* _Task prompt_: Please present every line from the rows below as a Markdown table with two columns, No and Line. Number each line in order and leave out any blank lines.

* _Data for processing_:
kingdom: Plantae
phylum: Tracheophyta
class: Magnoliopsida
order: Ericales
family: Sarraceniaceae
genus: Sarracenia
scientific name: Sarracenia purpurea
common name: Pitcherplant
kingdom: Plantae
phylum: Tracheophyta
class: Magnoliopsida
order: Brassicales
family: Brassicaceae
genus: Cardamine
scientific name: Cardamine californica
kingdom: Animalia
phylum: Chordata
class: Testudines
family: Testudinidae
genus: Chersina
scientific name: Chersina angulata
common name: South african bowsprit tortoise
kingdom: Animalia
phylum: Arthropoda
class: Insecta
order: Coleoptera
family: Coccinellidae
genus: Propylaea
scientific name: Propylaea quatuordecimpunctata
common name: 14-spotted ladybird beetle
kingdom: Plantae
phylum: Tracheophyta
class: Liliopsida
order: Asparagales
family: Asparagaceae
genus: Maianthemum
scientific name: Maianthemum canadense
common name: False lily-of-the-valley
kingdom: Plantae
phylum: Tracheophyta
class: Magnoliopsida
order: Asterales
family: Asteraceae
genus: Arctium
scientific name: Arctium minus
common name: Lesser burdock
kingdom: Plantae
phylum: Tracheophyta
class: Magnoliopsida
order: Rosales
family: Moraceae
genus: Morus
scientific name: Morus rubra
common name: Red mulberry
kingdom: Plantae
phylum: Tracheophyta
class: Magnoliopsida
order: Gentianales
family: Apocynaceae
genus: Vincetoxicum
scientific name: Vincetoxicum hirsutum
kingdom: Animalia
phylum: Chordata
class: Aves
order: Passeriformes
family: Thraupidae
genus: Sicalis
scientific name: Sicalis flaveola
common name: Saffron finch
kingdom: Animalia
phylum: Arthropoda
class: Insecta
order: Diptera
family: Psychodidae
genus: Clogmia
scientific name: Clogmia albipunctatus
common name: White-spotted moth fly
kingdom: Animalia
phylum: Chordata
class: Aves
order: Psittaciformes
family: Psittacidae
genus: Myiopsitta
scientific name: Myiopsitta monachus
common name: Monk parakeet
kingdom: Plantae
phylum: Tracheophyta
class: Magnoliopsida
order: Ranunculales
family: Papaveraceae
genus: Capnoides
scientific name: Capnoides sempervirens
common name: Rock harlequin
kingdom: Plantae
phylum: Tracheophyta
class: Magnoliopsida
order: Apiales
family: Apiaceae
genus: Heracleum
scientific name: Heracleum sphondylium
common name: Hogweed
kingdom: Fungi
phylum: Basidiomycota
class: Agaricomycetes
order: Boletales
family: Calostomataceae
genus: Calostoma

* _Response below_:
| No | Line |
|---|---|
| 1 | kingdom: Plantae |
| 2 | phylum: Tracheophyta |
| 3 | class: Magnoliopsida |
| 4 | order: Ericales |
| 5 | family: Sarraceniaceae |
| 6 | genus: Sarracenia |
| 7 | scientific name: Sarracenia purpurea |
| 8 | common name: Pitcherplant |
| 9 | kingdom: Plantae |
| 10 | phylum: Tracheophyta |
| 11 | class: Magnoliopsida |
| 12 | order: Brassicales |
| 13 | family: Brassicaceae |
| 14 | genus: Cardamine |
| 15 | scientific name: Cardamine californica |
| 16 | kingdom: Animalia |
| 17 | phylum: Chordata |
| 18 | class: Testudines |
| 19 | family: Testudinidae |
| 20 | genus: Chersina |
| 21 | scientific name: Chersina angulata |
| 22 | common name: South african bowsprit tortoise |
| 23 | kingdom: Animalia |
| 24 | phylum: Arthropoda |
| 25 | class: Insecta |
| 26 | order: Coleoptera |
| 27 | family: Coccinellidae |
| 28 | genus: Propylaea |
| 29 | scientific name: Propylaea quatuordecimpunctata |
| 30 | common name: 14-spotted ladybird beetle |
| 31 | kingdom: Plantae |
| 32 | phylum: Tracheophyta |
| 33 | class: Liliopsida |
| 34 | order: Asparagales |
| 35 | family: Asparagaceae |
| 36 | genus: Maianthemum |
| 37 | scientific name: Maianthemum canadense |
| 38 | common name: False lily-of-the-valley |
| 39 | kingdom: Plantae |
| 40 | phylum: Tracheophyta |
| 41 | class: Magnoliopsida |
| 42 | order: Asterales |
| 43 | family: Asteraceae |
| 44 | genus: Arctium |
| 45 | scientific name: Arctium minus |
| 46 | common name: Lesser burdock |
| 47 | kingdom: Plantae |
| 48 | phylum: Tracheophyta |
| 49 | class: Magnoliopsida |
| 50 | order: Rosales |
| 51 | family: Moraceae |
| 52 | genus: Morus |
| 53 | scientific name: Morus rubra |
| 54 | common name: Red mulberry |
| 55 | kingdom: Plantae |
| 56 | phylum: Tracheophyta |
| 57 | class: Magnoliopsida |
| 58 | order: Gentianales |
| 59 | family: Apocynaceae |
| 60 | genus: Vincetoxicum |
| 61 | scientific name: Vincetoxicum hirsutum |
| 62 | kingdom: Animalia |
| 63 | phylum: Chordata |
| 64 | class: Aves |
| 65 | order: Passeriformes |
| 66 | family: Thraupidae |
| 67 | genus: Sicalis |
| 68 | scientific name: Sicalis flaveola |
| 69 | common name: Saffron finch |
| 70 | kingdom: Animalia |
| 71 | phylum: Arthropoda |
| 72 | class: Insecta |
| 73 | order: Diptera |
| 74 | family: Psychodidae |
| 75 | genus: Clogmia |
| 76 | scientific name: Clogmia albipunctatus |
| 77 | common name: White-spotted moth fly |
| 78 | kingdom: Animalia |
| 79 | phylum: Chordata |
| 80 | class: Aves |
| 81 | order: Psittaciformes |
| 82 | family: Psittacidae |
| 83 | genus: Myiopsitta |
| 84 | scientific name: Myiopsitta monachus |
| 85 | common name: Monk parakeet |
| 86 | kingdom: Plantae |
| 87 | phylum: Tracheophyta |
| 88 | class: Magnoliopsida |
| 89 | order: Ranunculales |
| 90 | family: Papaveraceae |
| 91 | genus: Capnoides |
| 92 | scientific name: Capnoides sempervirens |
| 93 | common name: Rock harlequin |
| 94 | kingdom: Plantae |
| 95 | phylum: Tracheophyta |
| 96 | class: Magnoliopsida |
| 97 | order: Apiales |
| 98 | family: Apiaceae |
| 99 | genus: Heracleum |
| 100 | scientific name: Heracleum sphondylium |
| 101 | common name: Hogweed |
| 102 | kingdom: Fungi |
| 103 | phylum: Basidiomycota |
| 104 | class: Agaricomycetes |
| 105 | order: Boletales |
| 106 | family: Calostomataceae |
| 107 | genus: Calostoma |